Scholars from across the nation and as far as England, Norway and Israel convened at USC on Sept. 29 to celebrate the career of retiring USC Davis School of Gerontology professor Vern Bengtson.

Bengston, the author of more than 200 articles and 11 books and former holder of the AARP University Chair in Gerontology and Sociology, taught at USC for 40 years.
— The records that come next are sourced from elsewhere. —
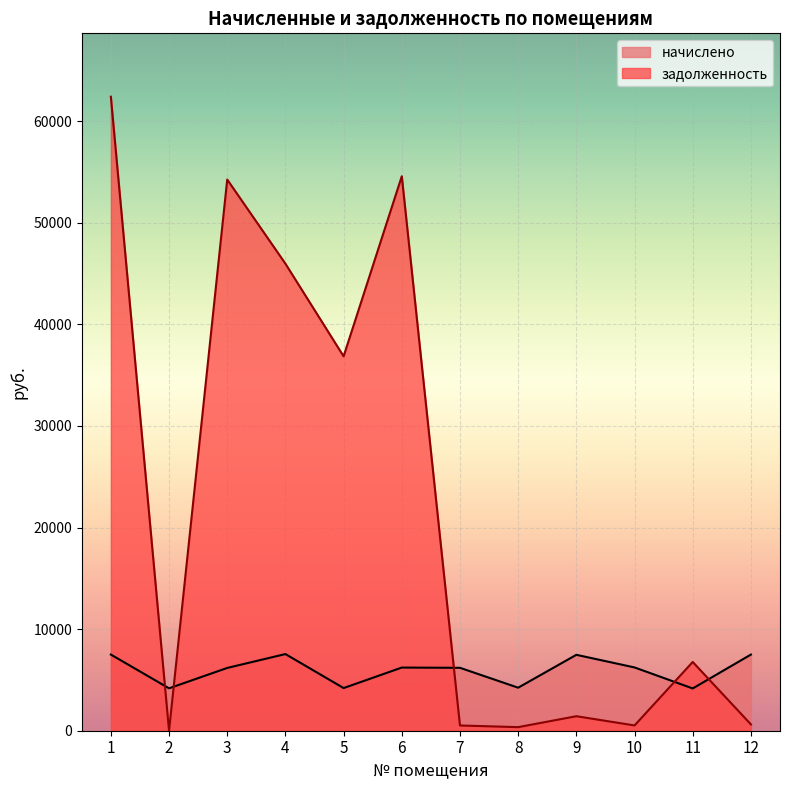

What is the total value across all series at 7?

6709.0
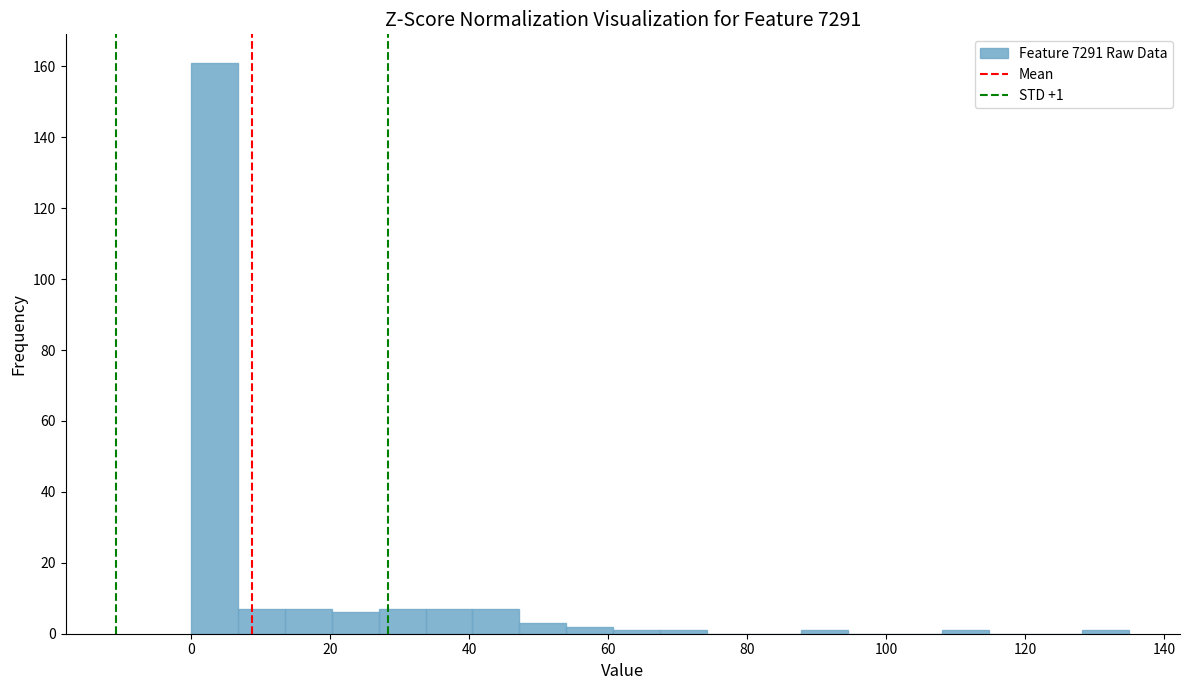

Around what value on the x-axis is the tallest bar? Give the approximate position of its centre, as read against the axis.

4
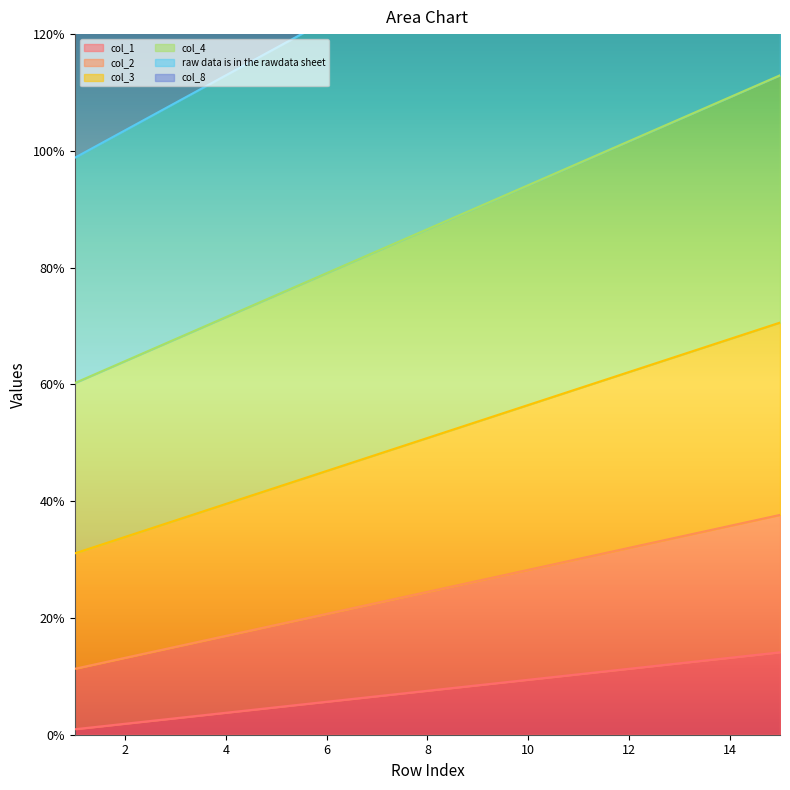

Where is col_3 nearest to the value 50?

8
He also held a joint appointment in the sociology department of USC College.

One of his most impressive accomplishments was serving as the founder and first principal investigator of the Longitudinal Study of Generations, a multigeneration and multidisciplinary examination of families, aging and social change now approaching its 30th year of data collection.

He was elected president of the Gerontological Society of America and granted a MERIT Award for research from the National Institute on Aging.

Known for his theories on aging course, Bengston was an admired lecturer, earning a Distinguished Teaching Award from USC College in 1985.

USC Davis School faculty members Merril Silverstein and Roseann Giarrusso hosted the daylong Festschrift, a volume of writings presented as a tribute, at the Davidson Conference Center.

“Vern's contributions to social gerontology, sociology of aging and sociology of the family are too many to mention,” Silverstein said. “I think the themes we laid out in the conference give us a good overview of the breadth of his contributions and of the lasting imprint they have made to understanding the place of family in the aging process.”

Lectures at the conference addressed continuity and change in families, including such topics as religion, family relationships over generations, poverty, race and gender, all themes central to Bengtson's work.

Conference attendees then made their way across campus to the USC Davis School's Stever Courtyard for dinner, mariachi music and a lighthearted roast of the guest of honor.

Andrew Achenbaum, professor of history and social work at the University of Houston, compared Bengtson's devotion and skill as a mentor to the mythical goddess Athena, who counseled mortals seeking guidance.

Silverstein presented a mock quiz that questioned Bengtson's proud, Swedish heritage.

In a five-step survey titled “The Model Swede,” Silverstein concluded that Bengtson did not fit 80 percent of the criteria necessary for status as an ideal Swede.

Silverstein later confessed some of the lines of inquiry may have been unreliable. In particular, a section about an ancient Viking custom that required sons to throw their fathers over a cliff.

“Thankfully,” Silverstein pointed out, “Vern only has daughters.”